Sir

Your Editorial “Wanted: social entrepreneurs” (Nature 434, 941; 2005) rightly points out the positive steps taken by not-for-profit pharmaceutical ventures to find cures for neglected diseases. But your gentle criticism of universities as impediments to these advances does not go far enough.

My experience is with a group known as Universities Allied for Essential Medicines (http://www.essentialmedicine.org), composed primarily of students seeking to hold universities to their avowed public mission in the arena of health-technology policy. We believe that universities' reluctance to engage with non-traditional pharmaceutical partners stems in part from a myopic focus on taking out patents, executing licences and generating revenue. Success in technology transfer should be measured by its impact on human welfare, which requires an emphasis on innovation in neglected diseases and access to public-health goods.

The fact that neglected-disease drug ventures have to search and negotiate for molecules of interest reveals how upside-down the situation is. When patented innovations have not yet been licensed to an external agency for further development, universities should allow other non-profit institutions to use them in research for neglected diseases, as a matter of policy. When innovations have been out-licensed, universities should include an exemption for research on neglected diseases in their licensing agreements. In either case, the university should forgo royalty payments on products sold in developing countries.

These exemptions can be constructed in such a way that they create a ‘dual-market opportunity’: any products developed could require cross-licensing (agreements between the beneficiary of the neglected-disease exemption and the original licencee) for sale in high-income countries, while being sold in poor countries without further licensing or payment of royalties.

Another point is that the criteria for academic promotion reinforce the difficulty of translating basic research into end-products. In addition to publications and grants, universities should consider a candidate's work in finding treatments for neglected diseases. They could reward participation in preclinical development projects, particularly open-source initiatives pooling research resources to speed commercialization, such as Tropical Disease Initiative (http://www.tropicaldisease.org) and Biological Innovation for Open Society (http://www.bios.net).

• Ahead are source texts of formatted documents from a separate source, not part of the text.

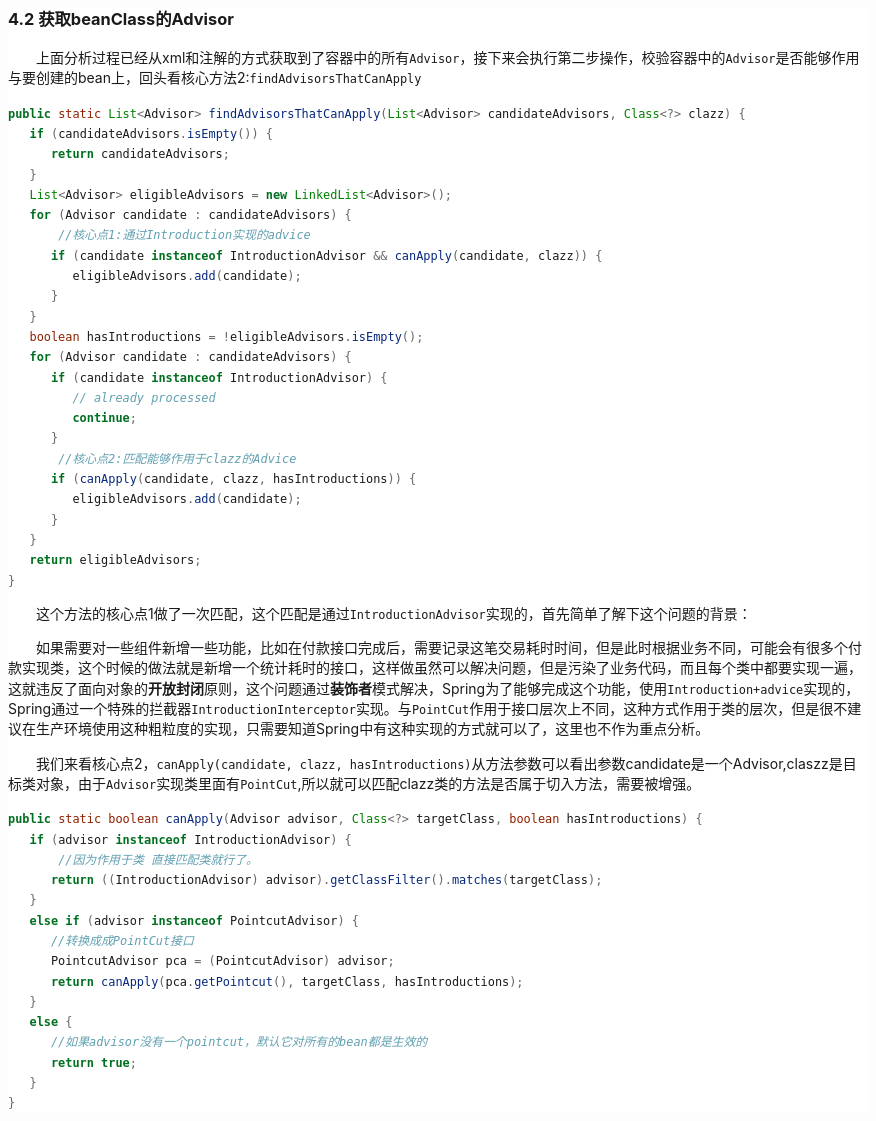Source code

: ### 4.2 获取beanClass的Advisor

&ensp;&ensp;&ensp;&ensp;上面分析过程已经从xml和注解的方式获取到了容器中的所有`Advisor`，接下来会执行第二步操作，校验容器中的`Advisor`是否能够作用与要创建的bean上，回头看核心方法2:`findAdvisorsThatCanApply`

```java
public static List<Advisor> findAdvisorsThatCanApply(List<Advisor> candidateAdvisors, Class<?> clazz) {
   if (candidateAdvisors.isEmpty()) {
      return candidateAdvisors;
   }
   List<Advisor> eligibleAdvisors = new LinkedList<Advisor>();
   for (Advisor candidate : candidateAdvisors) {
       //核心点1:通过Introduction实现的advice
      if (candidate instanceof IntroductionAdvisor && canApply(candidate, clazz)) {
         eligibleAdvisors.add(candidate);
      }
   }
   boolean hasIntroductions = !eligibleAdvisors.isEmpty();
   for (Advisor candidate : candidateAdvisors) {
      if (candidate instanceof IntroductionAdvisor) {
         // already processed
         continue;
      }
       //核心点2:匹配能够作用于clazz的Advice
      if (canApply(candidate, clazz, hasIntroductions)) {
         eligibleAdvisors.add(candidate);
      }
   }
   return eligibleAdvisors;
}
```

&ensp;&ensp;&ensp;&ensp;这个方法的核心点1做了一次匹配，这个匹配是通过`IntroductionAdvisor`实现的，首先简单了解下这个问题的背景： 

&ensp;&ensp;&ensp;&ensp;如果需要对一些组件新增一些功能，比如在付款接口完成后，需要记录这笔交易耗时时间，但是此时根据业务不同，可能会有很多个付款实现类，这个时候的做法就是新增一个统计耗时的接口，这样做虽然可以解决问题，但是污染了业务代码，而且每个类中都要实现一遍，这就违反了面向对象的**开放封闭**原则，这个问题通过**装饰者**模式解决，Spring为了能够完成这个功能，使用`Introduction+advice`实现的，Spring通过一个特殊的拦截器`IntroductionInterceptor`实现。与`PointCut`作用于接口层次上不同，这种方式作用于类的层次，但是很不建议在生产环境使用这种粗粒度的实现，只需要知道Spring中有这种实现的方式就可以了，这里也不作为重点分析。

&ensp;&ensp;&ensp;&ensp;我们来看核心点2，`canApply(candidate, clazz, hasIntroductions)`从方法参数可以看出参数candidate是一个Advisor,claszz是目标类对象，由于`Advisor`实现类里面有`PointCut`,所以就可以匹配clazz类的方法是否属于切入方法，需要被增强。

```java
public static boolean canApply(Advisor advisor, Class<?> targetClass, boolean hasIntroductions) {
   if (advisor instanceof IntroductionAdvisor) {
       //因为作用于类 直接匹配类就行了。 
      return ((IntroductionAdvisor) advisor).getClassFilter().matches(targetClass);
   }
   else if (advisor instanceof PointcutAdvisor) {
      //转换成成PointCut接口
      PointcutAdvisor pca = (PointcutAdvisor) advisor;
      return canApply(pca.getPointcut(), targetClass, hasIntroductions);
   }
   else {
      //如果advisor没有一个pointcut，默认它对所有的bean都是生效的
      return true;
   }
}
```
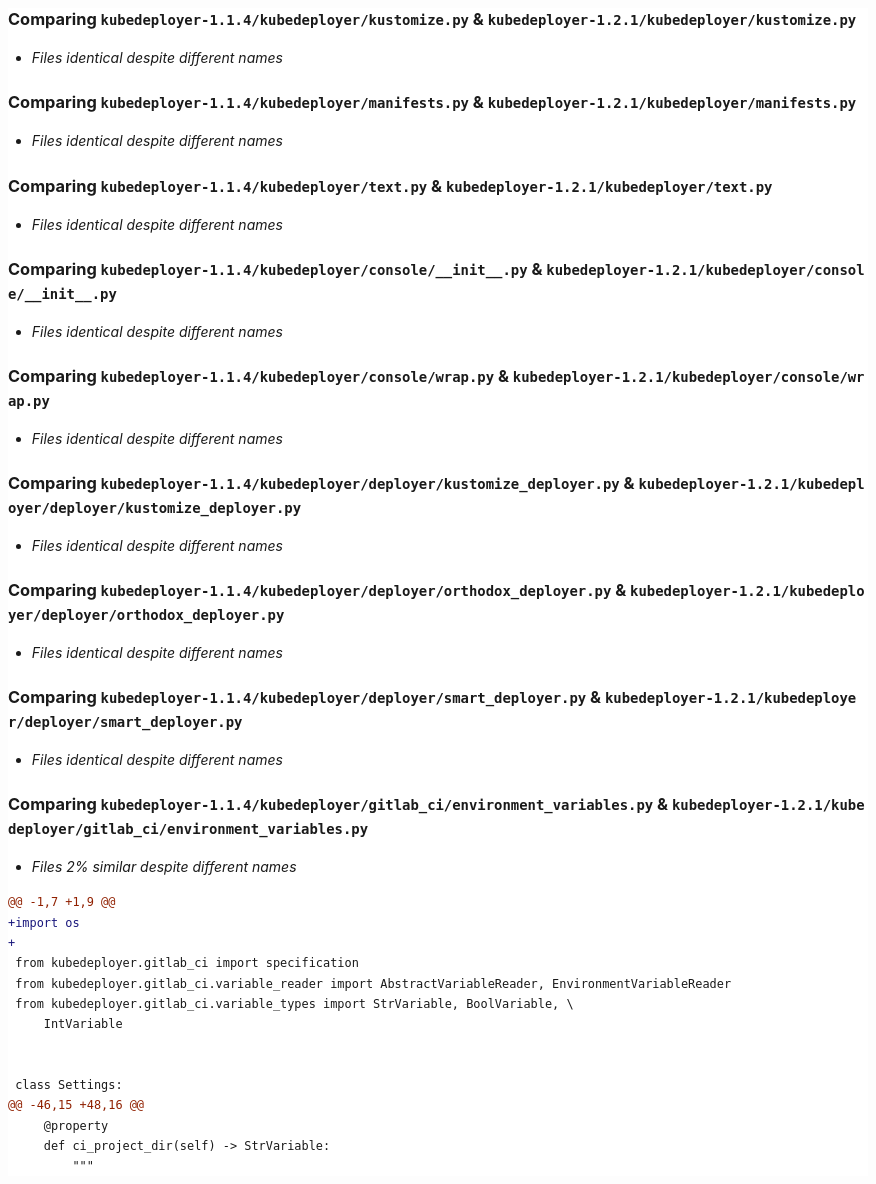 ### Comparing `kubedeployer-1.1.4/kubedeployer/kustomize.py` & `kubedeployer-1.2.1/kubedeployer/kustomize.py`

 * *Files identical despite different names*

### Comparing `kubedeployer-1.1.4/kubedeployer/manifests.py` & `kubedeployer-1.2.1/kubedeployer/manifests.py`

 * *Files identical despite different names*

### Comparing `kubedeployer-1.1.4/kubedeployer/text.py` & `kubedeployer-1.2.1/kubedeployer/text.py`

 * *Files identical despite different names*

### Comparing `kubedeployer-1.1.4/kubedeployer/console/__init__.py` & `kubedeployer-1.2.1/kubedeployer/console/__init__.py`

 * *Files identical despite different names*

### Comparing `kubedeployer-1.1.4/kubedeployer/console/wrap.py` & `kubedeployer-1.2.1/kubedeployer/console/wrap.py`

 * *Files identical despite different names*

### Comparing `kubedeployer-1.1.4/kubedeployer/deployer/kustomize_deployer.py` & `kubedeployer-1.2.1/kubedeployer/deployer/kustomize_deployer.py`

 * *Files identical despite different names*

### Comparing `kubedeployer-1.1.4/kubedeployer/deployer/orthodox_deployer.py` & `kubedeployer-1.2.1/kubedeployer/deployer/orthodox_deployer.py`

 * *Files identical despite different names*

### Comparing `kubedeployer-1.1.4/kubedeployer/deployer/smart_deployer.py` & `kubedeployer-1.2.1/kubedeployer/deployer/smart_deployer.py`

 * *Files identical despite different names*

### Comparing `kubedeployer-1.1.4/kubedeployer/gitlab_ci/environment_variables.py` & `kubedeployer-1.2.1/kubedeployer/gitlab_ci/environment_variables.py`

 * *Files 2% similar despite different names*

```diff
@@ -1,7 +1,9 @@
+import os
+
 from kubedeployer.gitlab_ci import specification
 from kubedeployer.gitlab_ci.variable_reader import AbstractVariableReader, EnvironmentVariableReader
 from kubedeployer.gitlab_ci.variable_types import StrVariable, BoolVariable, \
     IntVariable
 
 
 class Settings:
@@ -46,15 +48,16 @@
     @property
     def ci_project_dir(self) -> StrVariable:
         """
```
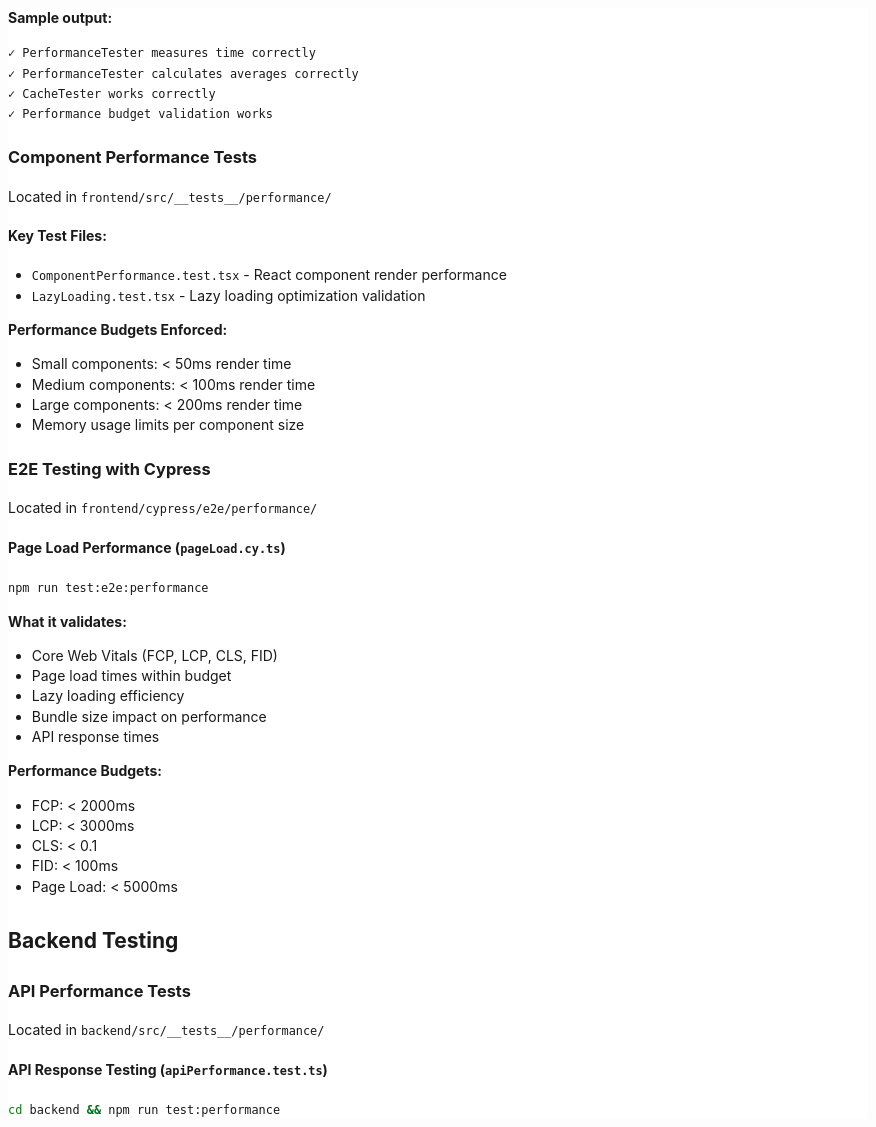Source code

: **Sample output:**
```
✓ PerformanceTester measures time correctly
✓ PerformanceTester calculates averages correctly  
✓ CacheTester works correctly
✓ Performance budget validation works
```

### Component Performance Tests
Located in `frontend/src/__tests__/performance/`

#### Key Test Files:
- `ComponentPerformance.test.tsx` - React component render performance
- `LazyLoading.test.tsx` - Lazy loading optimization validation

**Performance Budgets Enforced:**
- Small components: < 50ms render time
- Medium components: < 100ms render time  
- Large components: < 200ms render time
- Memory usage limits per component size

### E2E Testing with Cypress
Located in `frontend/cypress/e2e/performance/`

#### Page Load Performance (`pageLoad.cy.ts`)
```bash
npm run test:e2e:performance
```

**What it validates:**
- Core Web Vitals (FCP, LCP, CLS, FID)
- Page load times within budget
- Lazy loading efficiency
- Bundle size impact on performance
- API response times

**Performance Budgets:**
- FCP: < 2000ms
- LCP: < 3000ms  
- CLS: < 0.1
- FID: < 100ms
- Page Load: < 5000ms

## Backend Testing

### API Performance Tests
Located in `backend/src/__tests__/performance/`

#### API Response Testing (`apiPerformance.test.ts`)
```bash
cd backend && npm run test:performance
```
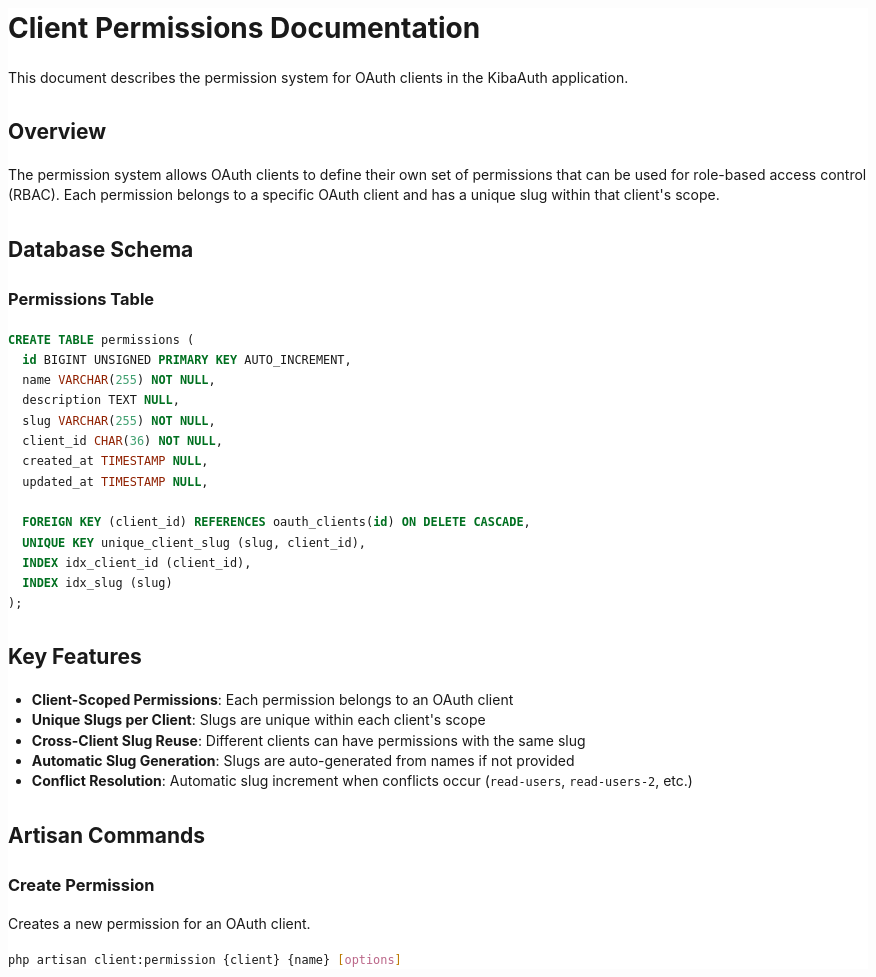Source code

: # Client Permissions Documentation

This document describes the permission system for OAuth clients in the KibaAuth application.

## Overview

The permission system allows OAuth clients to define their own set of permissions that can be used for role-based access control (RBAC). Each permission belongs to a specific OAuth client and has a unique slug within that client's scope.

## Database Schema

### Permissions Table

```sql
CREATE TABLE permissions (
  id BIGINT UNSIGNED PRIMARY KEY AUTO_INCREMENT,
  name VARCHAR(255) NOT NULL,
  description TEXT NULL,
  slug VARCHAR(255) NOT NULL,
  client_id CHAR(36) NOT NULL,
  created_at TIMESTAMP NULL,
  updated_at TIMESTAMP NULL,
  
  FOREIGN KEY (client_id) REFERENCES oauth_clients(id) ON DELETE CASCADE,
  UNIQUE KEY unique_client_slug (slug, client_id),
  INDEX idx_client_id (client_id),
  INDEX idx_slug (slug)
);
```

## Key Features

- **Client-Scoped Permissions**: Each permission belongs to an OAuth client
- **Unique Slugs per Client**: Slugs are unique within each client's scope
- **Cross-Client Slug Reuse**: Different clients can have permissions with the same slug
- **Automatic Slug Generation**: Slugs are auto-generated from names if not provided
- **Conflict Resolution**: Automatic slug increment when conflicts occur (`read-users`, `read-users-2`, etc.)

## Artisan Commands

### Create Permission

Creates a new permission for an OAuth client.

```bash
php artisan client:permission {client} {name} [options]
```
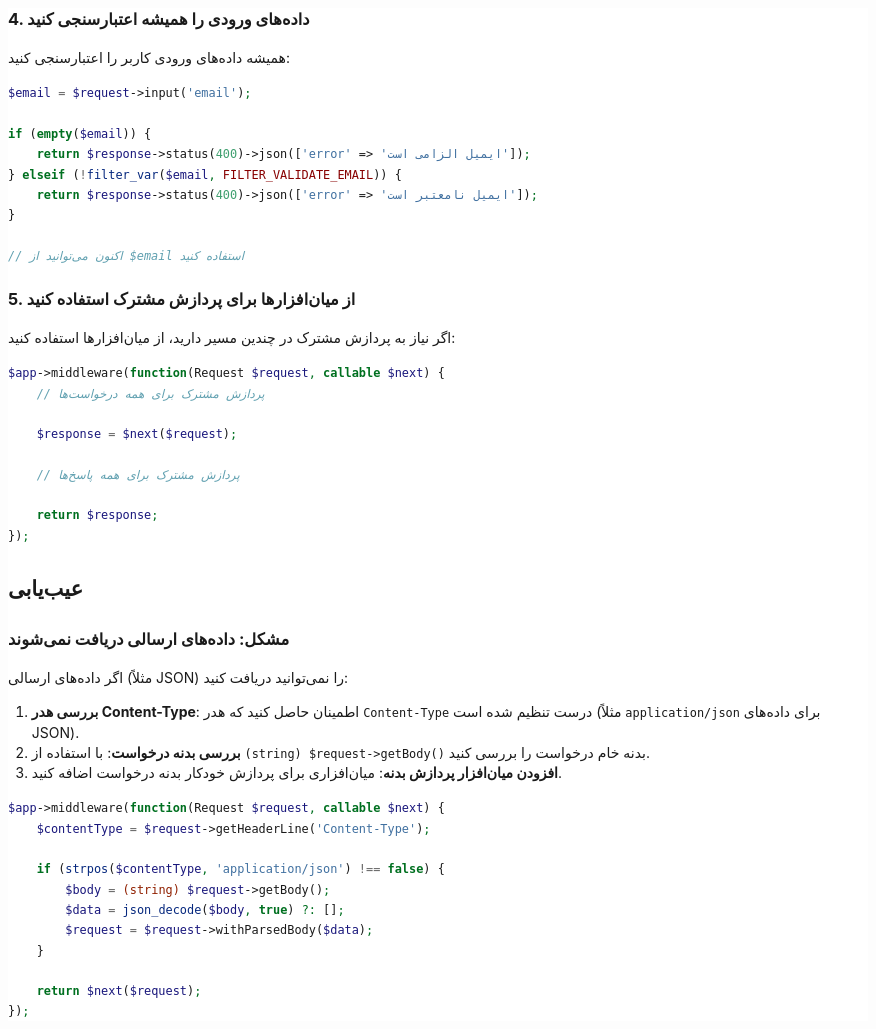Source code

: ### 4. داده‌های ورودی را همیشه اعتبارسنجی کنید

همیشه داده‌های ورودی کاربر را اعتبارسنجی کنید:

```php
$email = $request->input('email');

if (empty($email)) {
    return $response->status(400)->json(['error' => 'ایمیل الزامی است']);
} elseif (!filter_var($email, FILTER_VALIDATE_EMAIL)) {
    return $response->status(400)->json(['error' => 'ایمیل نامعتبر است']);
}

// اکنون می‌توانید از $email استفاده کنید
```

### 5. از میان‌افزارها برای پردازش مشترک استفاده کنید

اگر نیاز به پردازش مشترک در چندین مسیر دارید، از میان‌افزارها استفاده کنید:

```php
$app->middleware(function(Request $request, callable $next) {
    // پردازش مشترک برای همه درخواست‌ها
    
    $response = $next($request);
    
    // پردازش مشترک برای همه پاسخ‌ها
    
    return $response;
});
```

## عیب‌یابی

### مشکل: داده‌های ارسالی دریافت نمی‌شوند

اگر داده‌های ارسالی (مثلاً JSON) را نمی‌توانید دریافت کنید:

1. **بررسی هدر Content-Type**: اطمینان حاصل کنید که هدر `Content-Type` درست تنظیم شده است (مثلاً `application/json` برای
   داده‌های JSON).
2. **بررسی بدنه درخواست**: با استفاده از `(string) $request->getBody()` بدنه خام درخواست را بررسی کنید.
3. **افزودن میان‌افزار پردازش بدنه**: میان‌افزاری برای پردازش خودکار بدنه درخواست اضافه کنید.

```php
$app->middleware(function(Request $request, callable $next) {
    $contentType = $request->getHeaderLine('Content-Type');
    
    if (strpos($contentType, 'application/json') !== false) {
        $body = (string) $request->getBody();
        $data = json_decode($body, true) ?: [];
        $request = $request->withParsedBody($data);
    }
    
    return $next($request);
});
```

Of course, we are a long way from having neglected-disease research free of such hurdles. In the meantime, universities should look to their peers who are leading the charge in overturning the status quo. Yale University, the University of Washington, the University of California, Berkeley, the University of California, Santa Barbara and the University of Nebraska have all struck deals with non-traditional pharmaceutical ventures transferring intellectual-property rights to further neglected-disease research.

One hopes they are out in front of a much broader trend.